## Given information

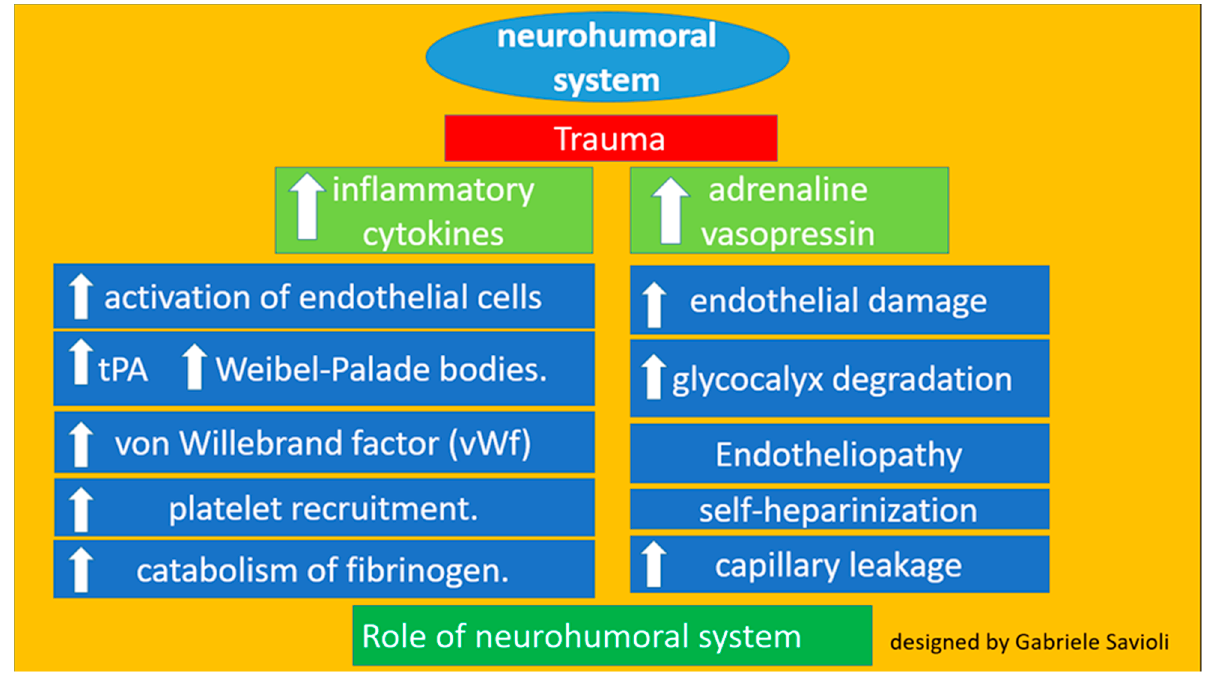
Figure 4. Role of the neurohumoral system.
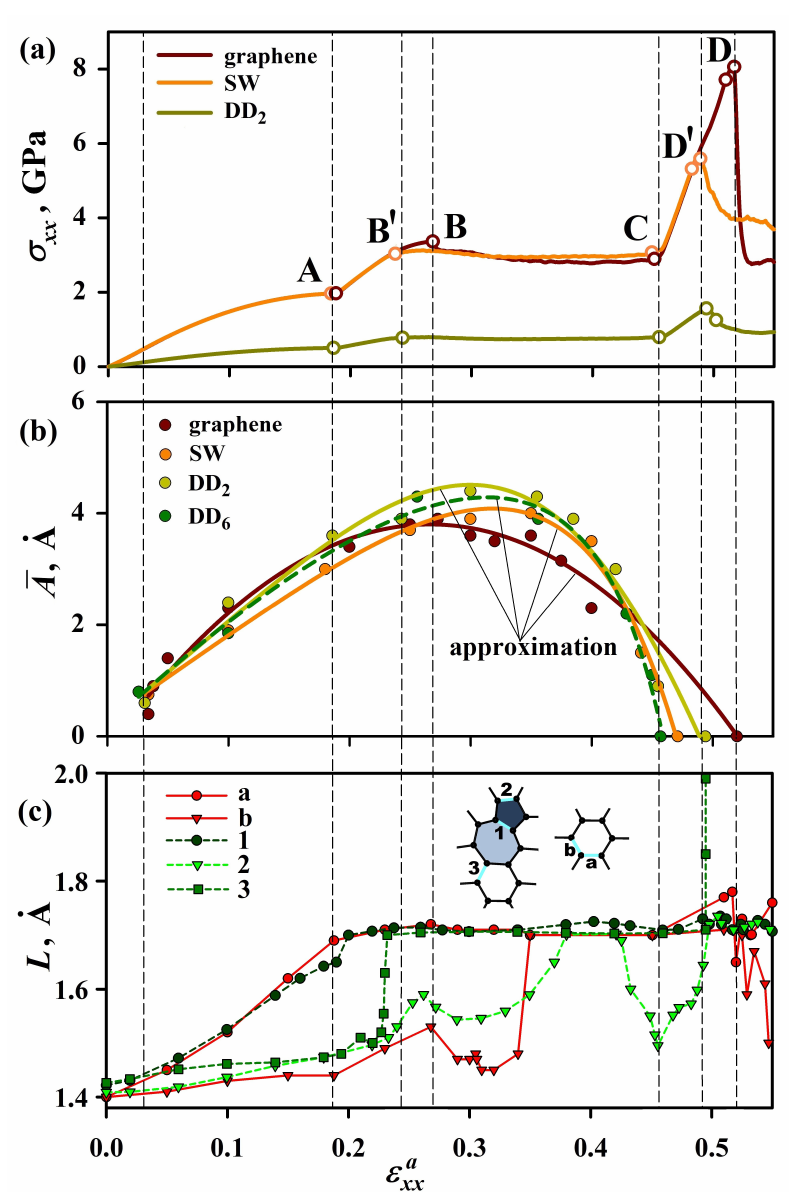
Figure 5. ( a ) Stress-strain curves for graphene, graphene with SW, and DD 2 under tension along armchair direction at T = 0 K. ( b ) Average amplitude A of ripples for defect-free graphene, graphene with SW, and DD 2 as the function of strain under tension along armchair direction at T = 0 K. Numerical data are shown by dots, while approximations are shown by solid lines. One more structure with the dipole (DD 6 ) is added for comparison with the approximation shown by a thick dashed line. The thin black dashed lines show different deformation regimes. ( c ) The bond length in graphene and graphene with DD 2 as the function of applied tensile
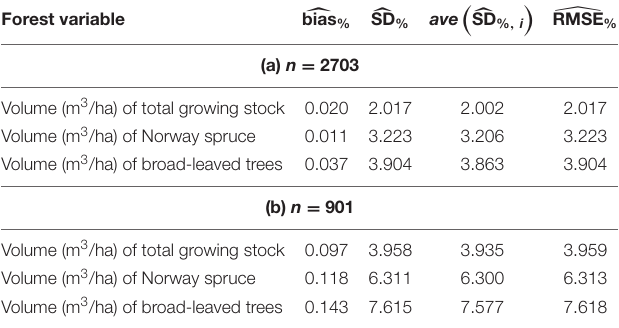
TABLE 4 | Monte Carlo results for the Horvitz and Thompson estimator (HT). Forest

## Exercise objective
Copy out the data exactly and keep the pictures out.

## Problem solution
Figure 4. Role of the neurohumoral system.
Figure 5. ( a ) Stress-strain curves for graphene, graphene with SW, and DD 2 under tension along armchair direction at T = 0 K. ( b ) Average amplitude A of ripples for defect-free graphene, graphene with SW, and DD 2 as the function of strain under tension along armchair direction at T = 0 K. Numerical data are shown by dots, while approximations are shown by solid lines. One more structure with the dipole (DD 6 ) is added for comparison with the approximation shown by a thick dashed line. The thin black dashed lines show different deformation regimes. ( c ) The bond length in graphene and graphene with DD 2 as the function of applied tensile
TABLE 4 | Monte Carlo results for the Horvitz and Thompson estimator (HT). Forest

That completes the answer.